I'm 27. The 26 years before this one, I thought I was doing a pretty great job of controlling the circumstances of what happened around me. Throughout my life, I have taken very calculated risks. I stepped out only enough to peek around the corner to see what was coming next. The whole leap of faith thing never appealed to me. I always needed to know what was coming next. If I didn't like what was coming next, I had to organize circumstances in my life that would lead to my desired outcome.

Then the 27th year happened. Boom! Zap! Wham! (and all the other examples of onomatopoeia that resembles the sound of getting hitby a bus) I lost it. I applied for new jobs that I thought were in my reach. I didn't get them. I broke up with someone who loved me, because I thought I could find someone who fit into the model of who I thought I was supposed to be with. I haven't found him yet. I took on a million and one projects at work to prove that nobody could out work me. Then I got lapped. I tried to take care of myself, by myself. I got sick. I tried to catch my breath to get better, but I couldn't breathe. Months have gone by with me still waiting on the snap back. The moment where I can take a deep breath again without wrenching pain. A day when I don't wake up with an immediate reminder that I was diagnosed with lupus. A day where I can wake up again and feel some sense of control about what will happen to me that day. That day has not yet come, but a lesson has.

This year has taught me one thing. While you can't control everything that happens to you, you can control how you react to them. Our reactions to life's difficulties is what defines us. In fact, I don't think you can define yourself until life gives you a situation that offers a definition.
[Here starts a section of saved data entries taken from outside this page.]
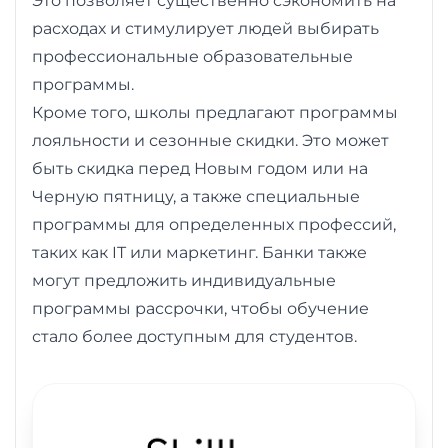
Это позволяет существенно сэкономить на
расходах и стимулирует людей выбирать
профессиональные образовательные
программы.
Кроме того, школы предлагают программы
лояльности и сезонные скидки. Это может
быть скидка перед Новым годом или на
Черную пятницу, а также специальные
программы для определенных профессий,
таких как IT или маркетинг. Банки также
могут предложить индивидуальные
программы рассрочки, чтобы обучение
стало более доступным для студентов.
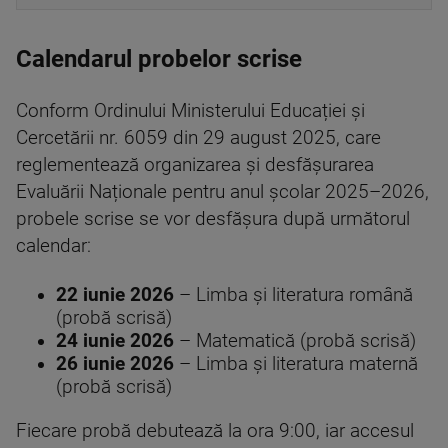
Calendarul probelor scrise
Conform Ordinului Ministerului Educației și
Cercetării nr. 6059 din 29 august 2025, care
reglementează organizarea și desfășurarea
Evaluării Naționale pentru anul școlar 2025–2026,
probele scrise se vor desfășura după următorul
calendar:
22 iunie 2026
– Limba și literatura română
(probă scrisă)
24 iunie 2026
– Matematică (probă scrisă)
26 iunie 2026
– Limba și literatura maternă
(probă scrisă)
Fiecare probă debutează la ora 9:00, iar accesul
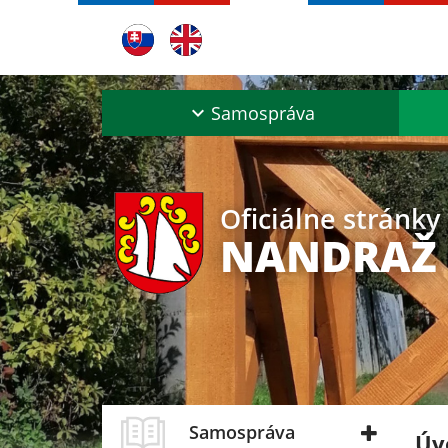
Samospráva
Oficiálne stránky
NANDRAŽ
Samospráva
Úv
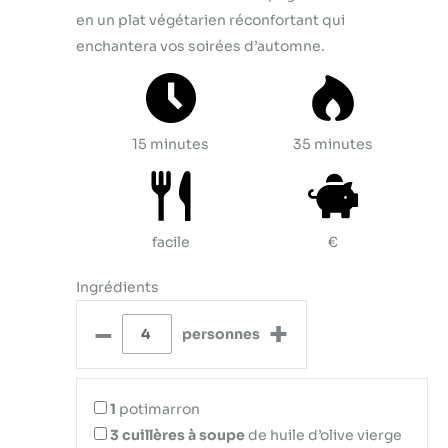
en un plat végétarien réconfortant qui
enchantera vos soirées d’automne.
15 minutes
35 minutes
facile
€
Ingrédients
–
+
personnes
1
potimarron
3
cuillères à soupe
de huile d’olive vierge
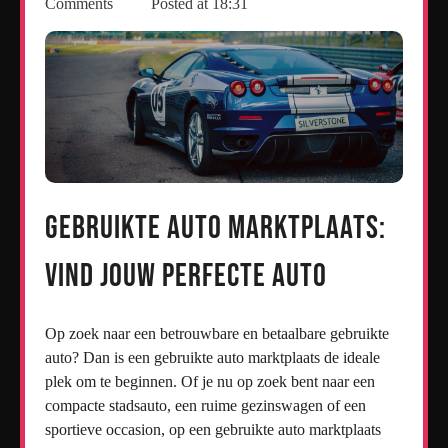
Comments
Posted at
18:31
Gebruikte Auto Marktplaats:
Vind Jouw Perfecte Auto
Op zoek naar een betrouwbare en betaalbare gebruikte
auto? Dan is een gebruikte auto marktplaats de ideale
plek om te beginnen. Of je nu op zoek bent naar een
compacte stadsauto, een ruime gezinswagen of een
sportieve occasion, op een gebruikte auto marktplaats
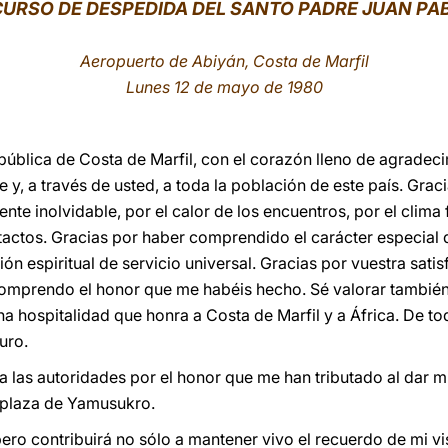
CURSO DE DESPEDIDA DEL SANTO PADRE JUAN PABL
Aeropuerto de Abiyán, Costa de Marfil
Lunes 12 de mayo de 1980
 República de Costa de Marfil, con el corazón lleno de agradec
 y, a través de usted, a toda la población de este país. Grac
te inolvidable, por el calor de los encuentros, por el clima
actos. Gracias por haber comprendido el carácter especial 
ón espiritual de servicio universal. Gracias por vuestra satis
omprendo el honor que me habéis hecho. Sé valorar también
na hospitalidad que honra a Costa de Marfil y a África. De t
uro.
 a las autoridades por el honor que me han tributado al dar m
n plaza de Yamusukro.
ro contribuirá no sólo a mantener vivo el recuerdo de mi vis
I used to teach 6th grade. Before any lesson we ever did on character development, I always asked, “Can you come up with three words to describe yourself?” At the beginnnig of 2016, my three words would have been different than if I was asked that question again today. Needless to say, this has been a defining year for me. Not because of a large number of life events. I'm not engaged. I haven't had kids. I have been working in the same job for the past 4 years. The definition has come in the non-fulfillment of all of those things. Not that I'm jumping to have children...but I have seen everyone around me gain the things that I have wanted so much throughout various times this year. It has made me feel small. It has made me feel insignificant. It has made me feel like a failure.

I couldn't figure out what life seemed to be working against me, why nothing was going right for me. After lots of soul searching, praying, crying to best friends, and several $30 co-pays to my therapist, I am thankful for losing the control that I thought I had.

While you can always have a plan for where you want to go, you never know what obstacles are waiting once you set sail on your course. Storms come. Winds blow. So much rain falls that you think you might drown. But just like the flowers need water to grow, sometimes we have to go through situations that produce a few tears to grow to our next level.

If we could control the things that would make us grow, we would never utilize them. As human beings, most of us have a tendency to retreat from pain. As much as I have struggled. I thank GOD for my 27th year. While I am by no means a flower yet, blossoming and beautiful. I am very much a seed that is still taking root. Let's see what blossoms the next years brings.